§ **PROBLEM REQUIREMENTS**: Each line holding the string "freeâ" is to be copied from the data.

§ **DATASET**:
[Start of section]
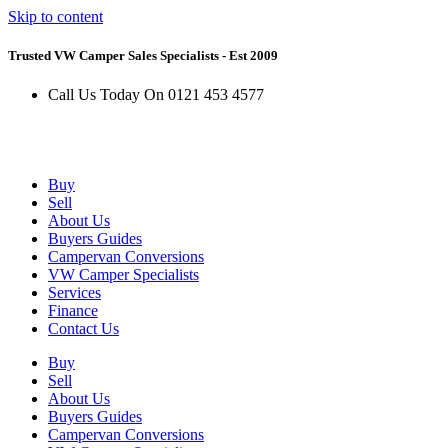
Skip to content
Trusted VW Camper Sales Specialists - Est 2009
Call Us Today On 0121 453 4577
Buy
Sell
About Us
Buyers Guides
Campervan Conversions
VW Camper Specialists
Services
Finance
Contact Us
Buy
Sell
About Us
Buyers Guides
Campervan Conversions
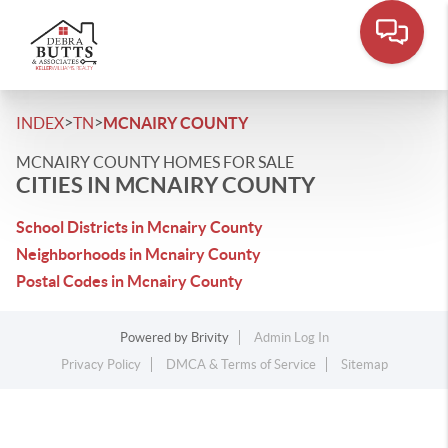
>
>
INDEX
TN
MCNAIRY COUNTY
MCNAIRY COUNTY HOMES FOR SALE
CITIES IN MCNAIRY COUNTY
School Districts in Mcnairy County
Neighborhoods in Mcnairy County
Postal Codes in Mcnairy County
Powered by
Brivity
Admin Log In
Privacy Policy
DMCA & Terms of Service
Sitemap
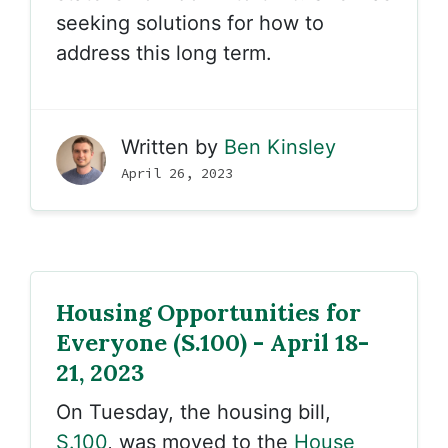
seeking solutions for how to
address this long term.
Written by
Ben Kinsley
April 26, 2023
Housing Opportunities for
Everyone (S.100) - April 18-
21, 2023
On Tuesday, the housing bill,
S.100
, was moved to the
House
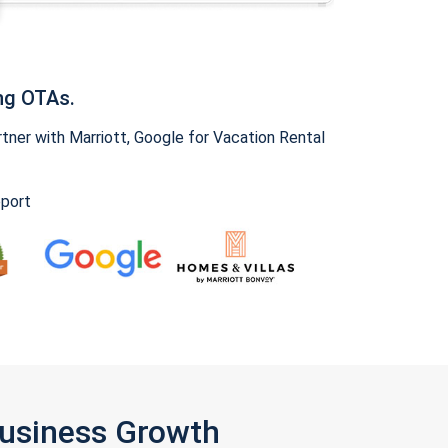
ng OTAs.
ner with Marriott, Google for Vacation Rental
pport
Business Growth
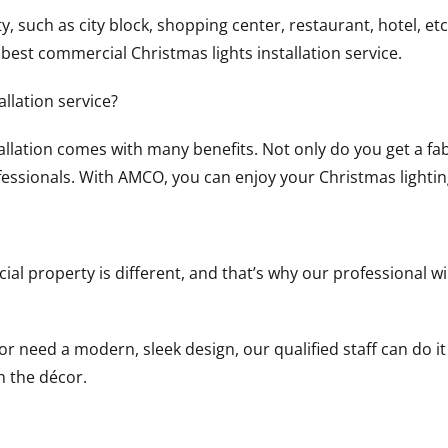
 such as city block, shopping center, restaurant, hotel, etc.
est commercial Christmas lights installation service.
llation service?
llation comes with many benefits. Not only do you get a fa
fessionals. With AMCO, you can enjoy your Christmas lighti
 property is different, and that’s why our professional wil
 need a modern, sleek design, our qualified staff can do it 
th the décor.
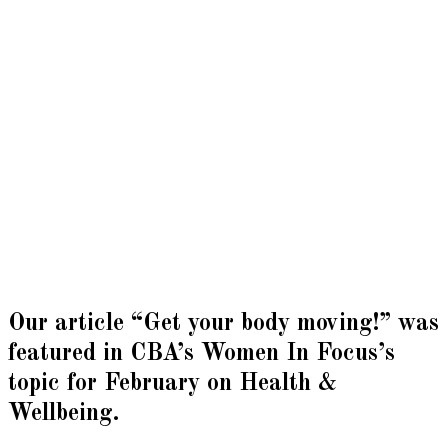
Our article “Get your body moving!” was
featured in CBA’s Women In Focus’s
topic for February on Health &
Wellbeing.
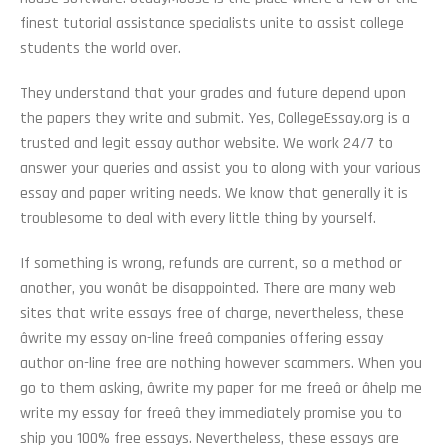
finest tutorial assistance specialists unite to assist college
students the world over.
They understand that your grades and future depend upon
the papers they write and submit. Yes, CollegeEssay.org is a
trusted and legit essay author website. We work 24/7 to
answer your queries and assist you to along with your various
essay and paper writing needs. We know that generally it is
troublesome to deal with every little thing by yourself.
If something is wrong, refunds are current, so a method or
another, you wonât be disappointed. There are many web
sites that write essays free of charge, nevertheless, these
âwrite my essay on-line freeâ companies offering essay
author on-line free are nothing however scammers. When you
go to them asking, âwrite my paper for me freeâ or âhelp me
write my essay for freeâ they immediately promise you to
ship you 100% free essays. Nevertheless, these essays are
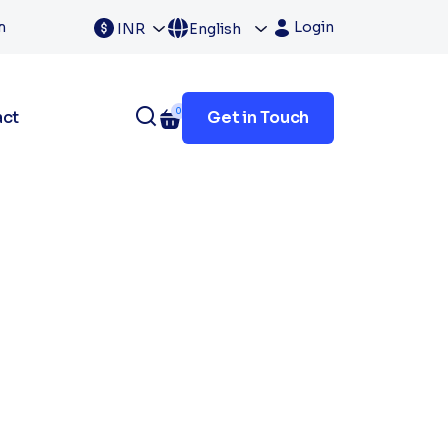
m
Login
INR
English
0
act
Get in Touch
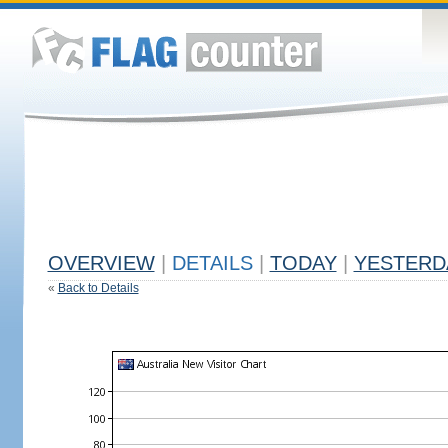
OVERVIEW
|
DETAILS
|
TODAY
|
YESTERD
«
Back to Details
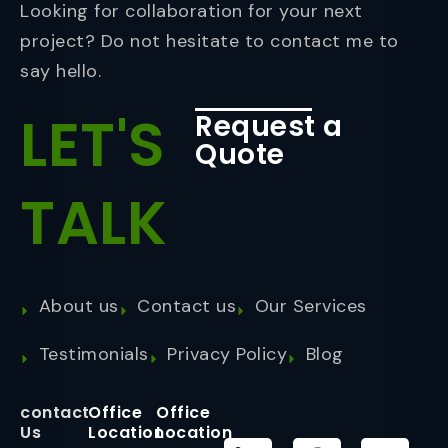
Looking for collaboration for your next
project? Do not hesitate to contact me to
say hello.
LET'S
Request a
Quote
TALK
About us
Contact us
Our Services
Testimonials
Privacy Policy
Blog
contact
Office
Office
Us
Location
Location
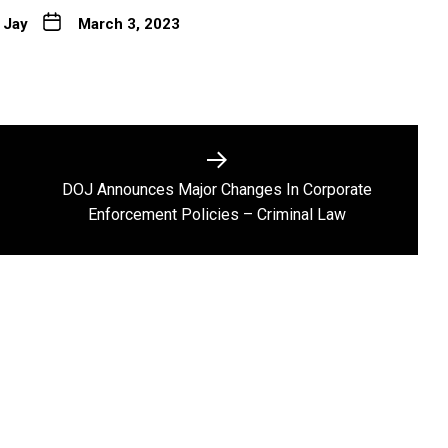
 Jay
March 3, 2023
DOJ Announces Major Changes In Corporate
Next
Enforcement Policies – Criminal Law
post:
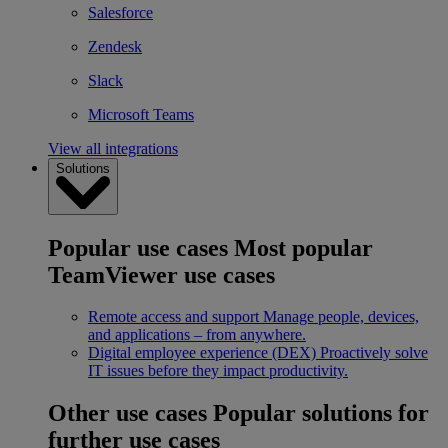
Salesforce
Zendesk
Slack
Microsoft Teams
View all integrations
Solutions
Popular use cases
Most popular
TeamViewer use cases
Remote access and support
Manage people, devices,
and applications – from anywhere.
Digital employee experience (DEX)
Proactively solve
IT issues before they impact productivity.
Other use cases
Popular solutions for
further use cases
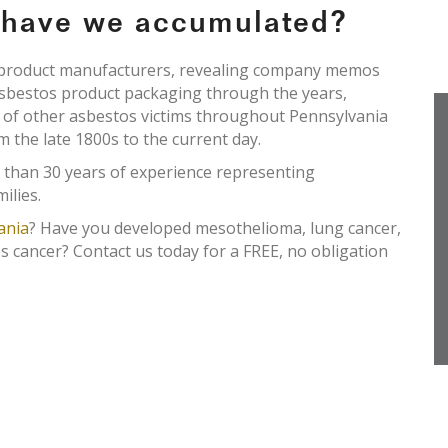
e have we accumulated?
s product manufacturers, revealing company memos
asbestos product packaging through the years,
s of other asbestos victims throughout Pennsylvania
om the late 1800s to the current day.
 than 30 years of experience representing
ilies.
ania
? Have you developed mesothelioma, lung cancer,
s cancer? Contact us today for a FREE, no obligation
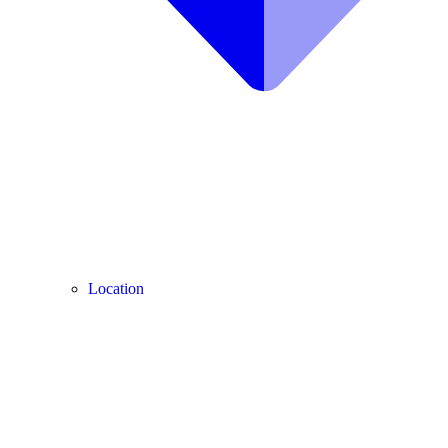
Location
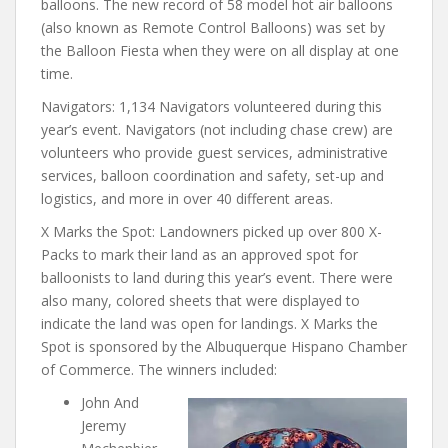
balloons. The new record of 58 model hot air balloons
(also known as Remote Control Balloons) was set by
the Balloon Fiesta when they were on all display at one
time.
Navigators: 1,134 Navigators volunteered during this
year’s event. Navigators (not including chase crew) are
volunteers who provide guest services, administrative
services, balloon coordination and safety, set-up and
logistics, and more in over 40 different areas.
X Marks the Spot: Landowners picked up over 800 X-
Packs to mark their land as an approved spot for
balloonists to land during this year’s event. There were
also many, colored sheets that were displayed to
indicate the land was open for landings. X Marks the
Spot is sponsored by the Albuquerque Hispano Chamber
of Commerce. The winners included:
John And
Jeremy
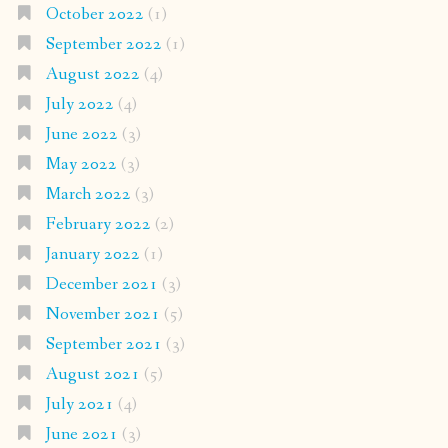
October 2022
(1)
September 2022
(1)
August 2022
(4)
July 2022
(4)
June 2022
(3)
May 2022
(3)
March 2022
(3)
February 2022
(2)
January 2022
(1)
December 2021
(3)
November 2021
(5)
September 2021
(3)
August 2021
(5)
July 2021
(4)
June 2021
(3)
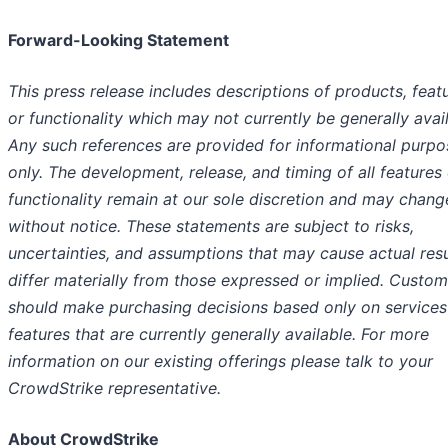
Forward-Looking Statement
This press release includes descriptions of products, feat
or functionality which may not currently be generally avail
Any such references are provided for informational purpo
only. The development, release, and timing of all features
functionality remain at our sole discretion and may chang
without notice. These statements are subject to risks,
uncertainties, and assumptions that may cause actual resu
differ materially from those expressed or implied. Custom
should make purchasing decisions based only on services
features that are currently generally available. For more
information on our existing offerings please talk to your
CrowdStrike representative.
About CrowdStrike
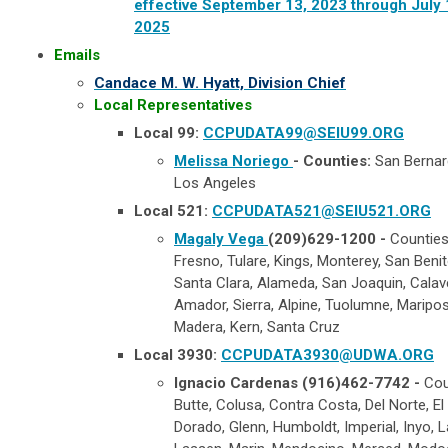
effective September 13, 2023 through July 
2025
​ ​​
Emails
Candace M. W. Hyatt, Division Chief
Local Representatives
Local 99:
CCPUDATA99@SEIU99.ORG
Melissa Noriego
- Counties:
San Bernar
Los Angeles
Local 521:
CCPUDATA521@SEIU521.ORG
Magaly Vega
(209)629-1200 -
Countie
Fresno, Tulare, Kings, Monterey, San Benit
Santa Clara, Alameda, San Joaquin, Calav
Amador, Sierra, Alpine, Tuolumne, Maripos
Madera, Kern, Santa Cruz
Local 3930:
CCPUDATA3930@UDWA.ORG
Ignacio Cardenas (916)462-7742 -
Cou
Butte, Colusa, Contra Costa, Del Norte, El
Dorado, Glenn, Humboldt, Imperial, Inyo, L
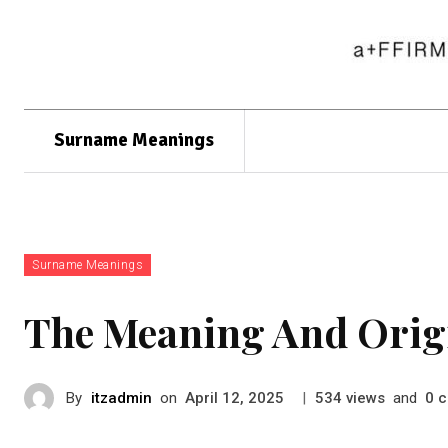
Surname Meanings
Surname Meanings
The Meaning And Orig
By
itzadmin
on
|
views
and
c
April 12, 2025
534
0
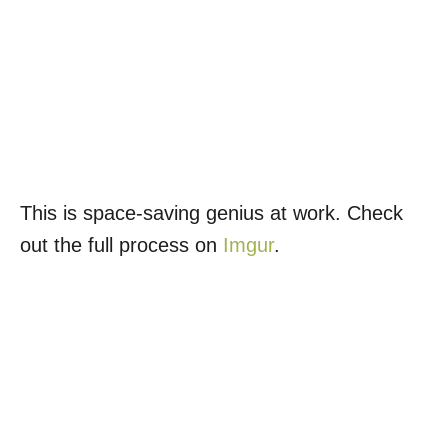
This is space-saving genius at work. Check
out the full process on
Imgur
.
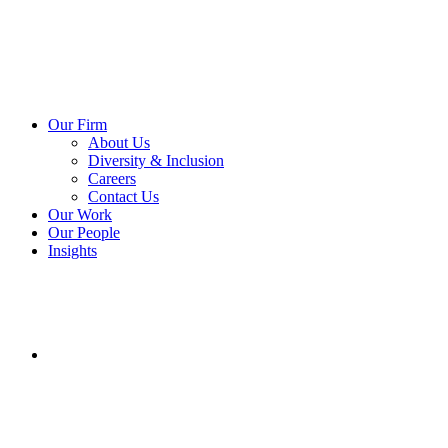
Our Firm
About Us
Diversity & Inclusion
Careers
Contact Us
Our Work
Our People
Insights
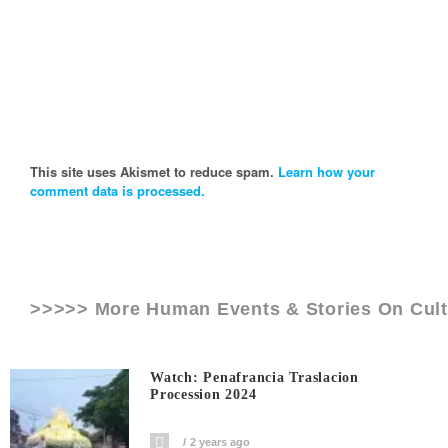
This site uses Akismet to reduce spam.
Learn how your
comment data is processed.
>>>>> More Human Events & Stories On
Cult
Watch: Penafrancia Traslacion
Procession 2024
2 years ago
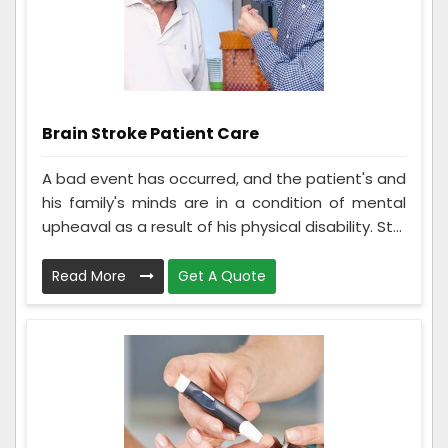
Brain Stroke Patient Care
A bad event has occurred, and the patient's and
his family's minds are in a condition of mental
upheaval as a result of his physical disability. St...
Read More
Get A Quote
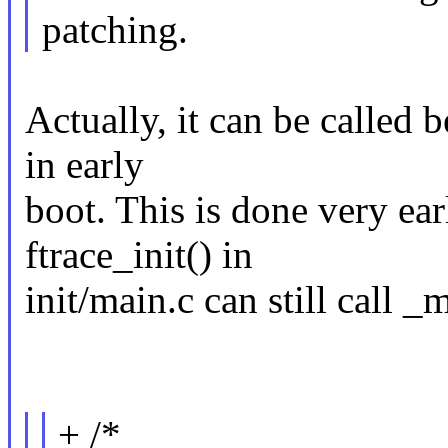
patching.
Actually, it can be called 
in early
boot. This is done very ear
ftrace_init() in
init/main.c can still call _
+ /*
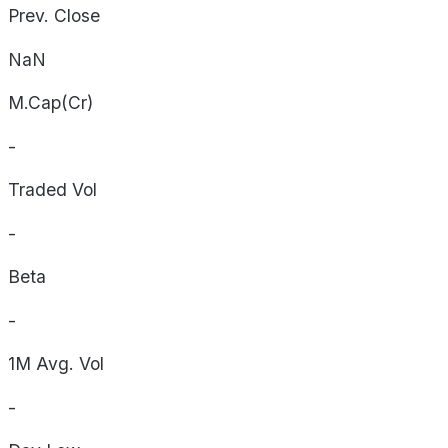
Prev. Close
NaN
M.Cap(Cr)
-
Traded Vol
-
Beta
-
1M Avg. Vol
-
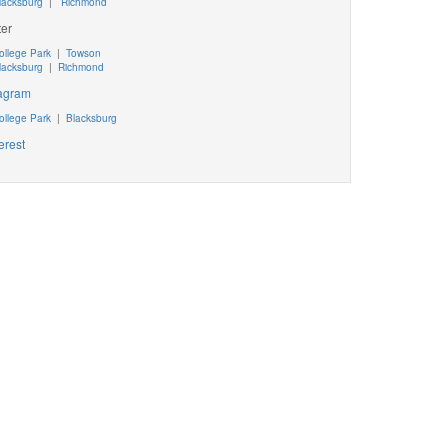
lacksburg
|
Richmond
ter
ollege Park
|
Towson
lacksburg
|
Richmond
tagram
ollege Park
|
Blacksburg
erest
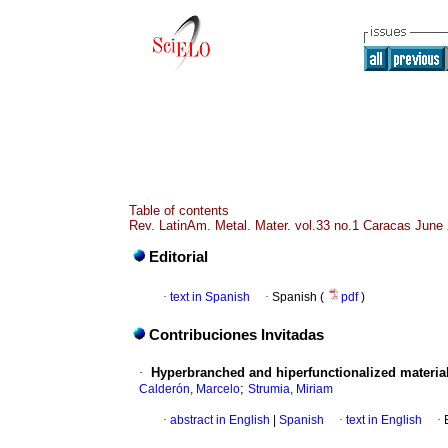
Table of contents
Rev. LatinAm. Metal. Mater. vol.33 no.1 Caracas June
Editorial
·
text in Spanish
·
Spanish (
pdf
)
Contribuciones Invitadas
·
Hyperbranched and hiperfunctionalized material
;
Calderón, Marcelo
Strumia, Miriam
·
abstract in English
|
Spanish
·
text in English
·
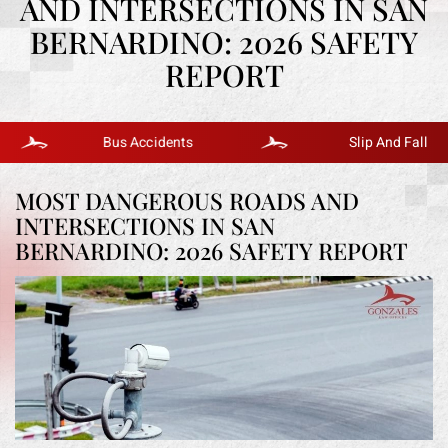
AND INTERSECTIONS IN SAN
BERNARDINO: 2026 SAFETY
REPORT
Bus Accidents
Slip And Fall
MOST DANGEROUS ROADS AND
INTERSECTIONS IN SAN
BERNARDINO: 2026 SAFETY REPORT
[End of section]
§ **SOLUTION**:
âwrite my essay on-line freeâ companies offering essay
go to them asking, âwrite my paper for me freeâ or âhelp me
write my essay for freeâ they immediately promise you to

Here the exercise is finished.